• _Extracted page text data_

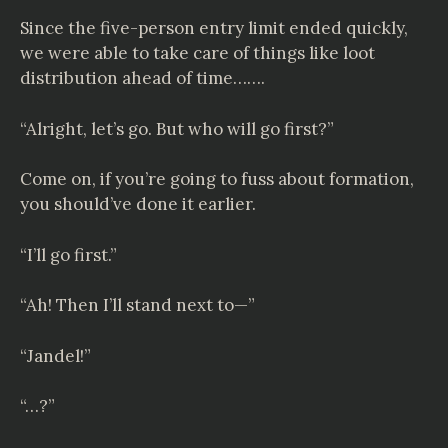
Since the five-person entry limit ended quickly,
we were able to take care of things like loot
distribution ahead of time…….
“Alright, let’s go. But who will go first?”
Come on, if you’re going to fuss about formation,
you should’ve done it earlier.
“I’ll go first.”
“Ah! Then I’ll stand next to—”
“Jandel!”
“…?”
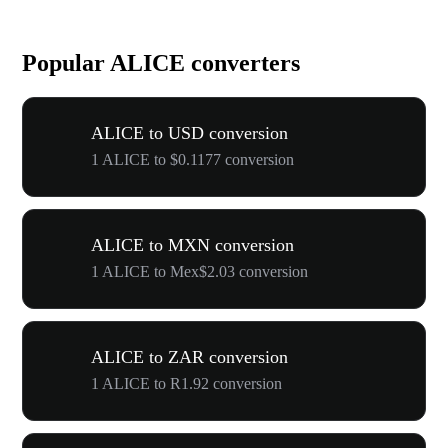
Popular ALICE converters
ALICE to USD conversion
1 ALICE to $0.1177 conversion
ALICE to MXN conversion
1 ALICE to Mex$2.03 conversion
ALICE to ZAR conversion
1 ALICE to R1.92 conversion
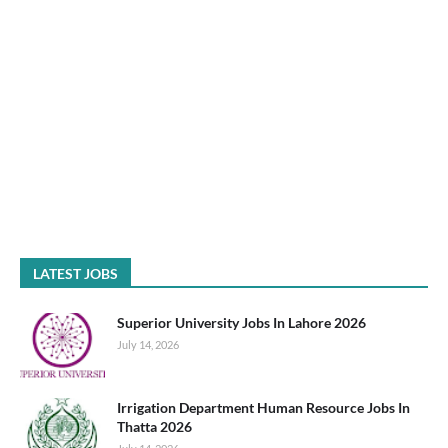
LATEST JOBS
Superior University Jobs In Lahore 2026
July 14, 2026
Irrigation Department Human Resource Jobs In
Thatta 2026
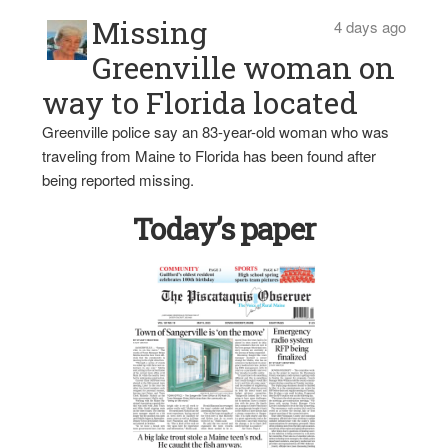
Missing
4 days ago
Greenville woman on
way to Florida located
Greenville police say an 83-year-old woman who was
traveling from Maine to Florida has been found after
being reported missing.
Today’s paper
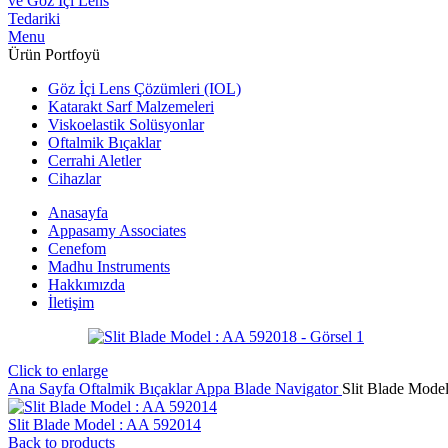
Menu
Ürün Portfoyü
Göz İçi Lens Çözümleri (IOL)
Katarakt Sarf Malzemeleri
Viskoelastik Solüsyonlar
Oftalmik Bıçaklar
Cerrahi Aletler
Cihazlar
Anasayfa
Appasamy Associates
Cenefom
Madhu Instruments
Hakkımızda
İletişim
Click to enlarge
Ana Sayfa
Oftalmik Bıçaklar
Appa Blade Navigator
Slit Blade Mode
Slit Blade Model : AA 592014
Back to products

• _TASK ITEM_
Please write out every line of text in the data above, word for word and in the same order, leaving out the pictures.

• _ANSWER BELOW_
Since the five-person entry limit ended quickly,
we were able to take care of things like loot
distribution ahead of time…….
“Alright, let’s go. But who will go first?”
Come on, if you’re going to fuss about formation,
you should’ve done it earlier.
“I’ll go first.”
“Ah! Then I’ll stand next to—”
“Jandel!”
“…?”
Popular ALICE converters
ALICE to USD conversion
1 ALICE to $0.1177 conversion
ALICE to MXN conversion
1 ALICE to Mex$2.03 conversion
ALICE to ZAR conversion
1 ALICE to R1.92 conversion
LATEST JOBS
Superior University Jobs In Lahore 2026
July 14, 2026
Irrigation Department Human Resource Jobs In
Thatta 2026
Missing
4 days ago
Greenville woman on
way to Florida located
Greenville police say an 83-year-old woman who was
traveling from Maine to Florida has been found after
being reported missing.
Today’s paper
Menu
Ürün Portfoyü
Göz İçi Lens Çözümleri (IOL)
Katarakt Sarf Malzemeleri
Viskoelastik Solüsyonlar
Oftalmik Bıçaklar
Cerrahi Aletler
Cihazlar
Anasayfa
Appasamy Associates
Cenefom
Madhu Instruments
Hakkımızda
İletişim
Click to enlarge
Ana Sayfa
Oftalmik Bıçaklar
Appa Blade Navigator
Slit Blade Mode
Slit Blade Model : AA 592014
Back to products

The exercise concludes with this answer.